Romano Prodi diskutierte heute auf der Bühne des Teatro Sociale beim Wirtschaftsfestivals von Trient über die Zukunft Europas, zusammen mit Stefano Sannino, Generalsekretär des Europäischen Auswärtigen Dienstes, Liliana Faccioli Pintozzi, Leiterin des internationalen Nachrichtendienstes von Sky TG24, und Paolo Magri, Vizepräsident des Italienischen Instituts für Internationale Politische Studien. Angesichts der zunehmend komplexen geopolitischen Situation kamen unterschiedliche Themen zur Sprache: Taiwan, die Ukraine, Serbien, die USA, Russland und China – sie alle stehen derzeit mitten in den Wahlen.
Die Europawahlen stehen in wenigen Wochen an: „Wir erinnern uns an alle Kriege in der Vergangenheit. Es gibt keinen Weg zurück für Europa. Und am Ende, wenn die Menschen wählen gehen, wissen sie in ihrem tiefsten Inneren Bewusstsein", so Prodi. Und fügte scherzhaft hinzu: „Der Brexit war der Impfstoff gegen den Antieuropäismus. Selbst Orban kann sagen, was er will, aber Ungarn wird nicht austreten.“
Auf die Frage nach den “tödlichen Gefahren für Europa” – einem direkten Zitat von Präsident Macron – listete Sannino alle potenziellen Gefahren für Europa auf: von den Wahlen in den USA und dem Risiko, das ihre potenziell isolationistische Politik mit sich bringen würde bis hin zu den Entscheidungen, die in Europa bezüglich Sicherheit, Energie, Technologie und der Beziehung zu China getroffen werden müssen. „Das Ende des bipolaren oder unipolaren Systems hat eine chaotische Situation geschaffen. Die schwierigste Herausforderung? Militärische Kapazitäten auf EU-Ebene zu sichern“, erklärte er.

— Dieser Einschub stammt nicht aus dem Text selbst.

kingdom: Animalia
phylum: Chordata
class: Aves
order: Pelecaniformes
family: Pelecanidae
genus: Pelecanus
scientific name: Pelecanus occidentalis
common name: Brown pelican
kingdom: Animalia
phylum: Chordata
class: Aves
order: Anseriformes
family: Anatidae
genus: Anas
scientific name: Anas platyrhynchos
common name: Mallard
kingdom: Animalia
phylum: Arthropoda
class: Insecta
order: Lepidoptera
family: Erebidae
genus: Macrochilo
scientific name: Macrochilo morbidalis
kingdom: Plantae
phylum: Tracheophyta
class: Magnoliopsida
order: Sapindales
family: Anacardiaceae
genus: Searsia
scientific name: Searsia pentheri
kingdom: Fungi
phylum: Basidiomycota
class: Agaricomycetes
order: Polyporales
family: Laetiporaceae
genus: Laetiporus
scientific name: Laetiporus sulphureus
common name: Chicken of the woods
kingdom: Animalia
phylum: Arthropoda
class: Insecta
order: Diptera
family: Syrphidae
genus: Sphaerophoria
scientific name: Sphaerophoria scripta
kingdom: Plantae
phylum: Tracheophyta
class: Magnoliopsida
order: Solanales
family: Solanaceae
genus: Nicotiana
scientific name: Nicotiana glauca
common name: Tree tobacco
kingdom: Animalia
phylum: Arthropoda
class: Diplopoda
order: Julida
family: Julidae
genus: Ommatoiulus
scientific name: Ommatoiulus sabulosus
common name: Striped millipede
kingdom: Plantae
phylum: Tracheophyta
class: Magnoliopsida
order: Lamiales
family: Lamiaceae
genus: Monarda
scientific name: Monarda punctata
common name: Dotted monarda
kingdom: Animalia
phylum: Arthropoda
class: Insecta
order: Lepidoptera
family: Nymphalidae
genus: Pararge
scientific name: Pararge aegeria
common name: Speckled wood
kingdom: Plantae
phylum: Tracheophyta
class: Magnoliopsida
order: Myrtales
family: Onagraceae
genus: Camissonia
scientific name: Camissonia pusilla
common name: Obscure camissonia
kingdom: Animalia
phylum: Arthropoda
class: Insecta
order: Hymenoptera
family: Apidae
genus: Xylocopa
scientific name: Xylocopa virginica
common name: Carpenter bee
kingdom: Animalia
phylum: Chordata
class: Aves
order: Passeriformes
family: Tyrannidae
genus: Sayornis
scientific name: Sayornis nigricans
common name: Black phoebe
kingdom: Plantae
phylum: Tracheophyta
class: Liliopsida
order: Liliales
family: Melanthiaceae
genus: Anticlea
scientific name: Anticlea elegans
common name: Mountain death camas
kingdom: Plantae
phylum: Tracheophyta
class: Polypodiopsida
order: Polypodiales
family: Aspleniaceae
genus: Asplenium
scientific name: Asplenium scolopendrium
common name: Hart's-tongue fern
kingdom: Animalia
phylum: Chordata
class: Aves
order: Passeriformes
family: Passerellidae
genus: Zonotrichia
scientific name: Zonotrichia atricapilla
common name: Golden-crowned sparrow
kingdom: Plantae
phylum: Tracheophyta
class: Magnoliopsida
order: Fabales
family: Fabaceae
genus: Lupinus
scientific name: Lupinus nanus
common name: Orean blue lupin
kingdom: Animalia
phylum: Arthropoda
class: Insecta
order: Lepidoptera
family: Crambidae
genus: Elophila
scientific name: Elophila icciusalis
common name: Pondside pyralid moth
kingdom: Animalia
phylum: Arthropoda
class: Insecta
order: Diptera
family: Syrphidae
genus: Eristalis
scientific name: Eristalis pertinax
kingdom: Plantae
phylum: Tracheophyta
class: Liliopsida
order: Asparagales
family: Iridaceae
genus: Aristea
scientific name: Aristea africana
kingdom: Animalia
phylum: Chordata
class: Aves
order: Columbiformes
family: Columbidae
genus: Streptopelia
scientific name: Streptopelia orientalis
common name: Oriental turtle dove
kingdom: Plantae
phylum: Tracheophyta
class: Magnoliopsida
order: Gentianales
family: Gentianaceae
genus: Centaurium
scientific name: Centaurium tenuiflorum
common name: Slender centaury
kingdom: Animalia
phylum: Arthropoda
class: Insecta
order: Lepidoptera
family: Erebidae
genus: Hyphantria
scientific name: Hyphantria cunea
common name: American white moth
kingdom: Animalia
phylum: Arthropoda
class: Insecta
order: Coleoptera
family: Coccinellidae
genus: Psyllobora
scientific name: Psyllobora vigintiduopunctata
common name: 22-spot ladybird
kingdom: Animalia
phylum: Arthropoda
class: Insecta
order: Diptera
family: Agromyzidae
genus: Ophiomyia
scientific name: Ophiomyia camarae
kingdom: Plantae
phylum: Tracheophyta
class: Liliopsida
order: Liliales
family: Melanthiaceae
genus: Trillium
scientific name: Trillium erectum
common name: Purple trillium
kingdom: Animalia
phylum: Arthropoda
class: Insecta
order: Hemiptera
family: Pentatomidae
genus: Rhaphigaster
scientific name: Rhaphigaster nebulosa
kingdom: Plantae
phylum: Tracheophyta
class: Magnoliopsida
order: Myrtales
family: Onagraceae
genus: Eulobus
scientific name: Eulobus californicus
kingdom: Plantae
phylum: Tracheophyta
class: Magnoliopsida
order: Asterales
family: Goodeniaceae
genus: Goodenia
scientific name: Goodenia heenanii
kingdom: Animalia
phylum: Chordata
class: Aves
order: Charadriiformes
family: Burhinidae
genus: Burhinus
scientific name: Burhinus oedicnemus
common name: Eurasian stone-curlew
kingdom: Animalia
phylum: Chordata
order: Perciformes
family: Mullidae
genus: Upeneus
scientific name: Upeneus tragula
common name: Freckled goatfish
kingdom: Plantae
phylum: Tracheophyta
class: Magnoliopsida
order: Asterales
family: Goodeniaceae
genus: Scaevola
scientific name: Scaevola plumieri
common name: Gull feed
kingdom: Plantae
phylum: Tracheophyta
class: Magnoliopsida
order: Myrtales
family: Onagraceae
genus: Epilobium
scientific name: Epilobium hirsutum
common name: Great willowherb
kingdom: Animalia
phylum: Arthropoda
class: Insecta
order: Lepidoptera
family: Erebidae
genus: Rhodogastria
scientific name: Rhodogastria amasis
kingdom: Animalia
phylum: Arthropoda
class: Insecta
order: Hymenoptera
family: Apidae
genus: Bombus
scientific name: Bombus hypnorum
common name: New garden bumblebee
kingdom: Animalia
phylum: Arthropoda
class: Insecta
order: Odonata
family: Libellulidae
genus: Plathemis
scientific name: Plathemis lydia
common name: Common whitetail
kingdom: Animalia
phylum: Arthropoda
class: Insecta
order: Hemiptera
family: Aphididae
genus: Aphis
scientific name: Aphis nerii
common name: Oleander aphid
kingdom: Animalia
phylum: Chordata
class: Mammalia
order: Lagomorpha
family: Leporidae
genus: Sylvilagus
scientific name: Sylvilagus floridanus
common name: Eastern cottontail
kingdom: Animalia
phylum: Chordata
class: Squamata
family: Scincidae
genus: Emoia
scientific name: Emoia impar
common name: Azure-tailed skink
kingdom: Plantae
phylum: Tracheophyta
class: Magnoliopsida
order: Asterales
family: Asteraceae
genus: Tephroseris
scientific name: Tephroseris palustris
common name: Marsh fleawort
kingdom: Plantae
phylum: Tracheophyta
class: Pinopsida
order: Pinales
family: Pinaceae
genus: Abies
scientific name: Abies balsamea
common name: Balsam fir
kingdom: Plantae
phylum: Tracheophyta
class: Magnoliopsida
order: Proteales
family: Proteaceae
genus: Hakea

Und genau hier muss Europa laut Prodi einen großen Schritt nach vorne machen: „Auf europäischer Ebene wurde immer viel vermittelt. Beim letzten Treffen des Europarats wurde über die Verteidigung und deren Finanzierung diskutiert. Doch es gibt keine Debatte darüber, was eigentlich getan werden müsste. Jetzt darf es nicht darum gehen, mehr oder weniger Konservative zu haben. Wir müssen einen großen Schritt nach vorne machen.“
Dies gelte im Allgemeinen, insbesondere jedoch für die Außen- und Sicherheitspolitik: Die Institutionen und Mechanismen, die eine Union von 27 Staaten regieren, müssen sich ändern, wenn weitere Länder einbezogen werden sollen, und das betrifft etwa zehn Kandidaten vom Balkan bis zur Ukraine, ganz zu schweigen von der Türkei. Laut Sannino „wollten alle die EU-Erweiterung von 2004; es war die Vereinigung des Kontinents und das Ende des Kalten Krieges. Die Entscheidung, die Ukraine in die EU aufzunehmen, würde eine weitere bemerkenswerte Veränderung im Gleichgewicht der Kräfte mit sich bringen. Dies würde beispielsweise einige Probleme in Bezug auf die GAP und die Strukturfonds schaffen, sodass wir uns eine neue Art des Managements der Erweiterung vorstellen müssen, die immer noch unser stärkstes außenpolitisches Instrument ist.“ Neue Herausforderungen stehen bevor, nicht rein hinsichtlich Erweiterung, sondern auch beispielsweise in den Beziehungen zu China. „Als EU haben wir 6-7 Jahre mit China verhandelt – nicht, um eine Einigung zu erzielen, sondern um uns ihnen zu nähern“, erklärte Prodi. „Dann gab es eine Pattsituation, nämlich die US-Wahlen und die drei Monate zwischen dem Ende von Trumps Amtszeit und dem Beginn von Bidens Amtszeit, in denen nichts bewegt wurde. In diesem Moment unterstützte Angela Merkel eine europäische Position Chinas gegenüber, die stark auf deutschen Interessen beruhte. Dann trat Biden ins Weiße Haus ein, alles brach zusammen, und die Situation mit China änderte sich erneut“, fügte er hinzu. Die USA haben eine kompakte Außenpolitik, während jedes europäische Land dazu neigt, unabhängig zu verhandeln: Erneut ist ein großer Schritt nach vorne erforderlich. Prodi stellte abschließend fest: „Wir müssen enorme Entscheidungen treffen. Andernfalls werden wir an internationaler Glaubwürdigkeit verlieren. Ich glaube, entweder wir entscheiden jetzt, oder wir werden auf internationaler Ebene irrelevant.“ Die Frage bleibt also: Quo vadis, Europa?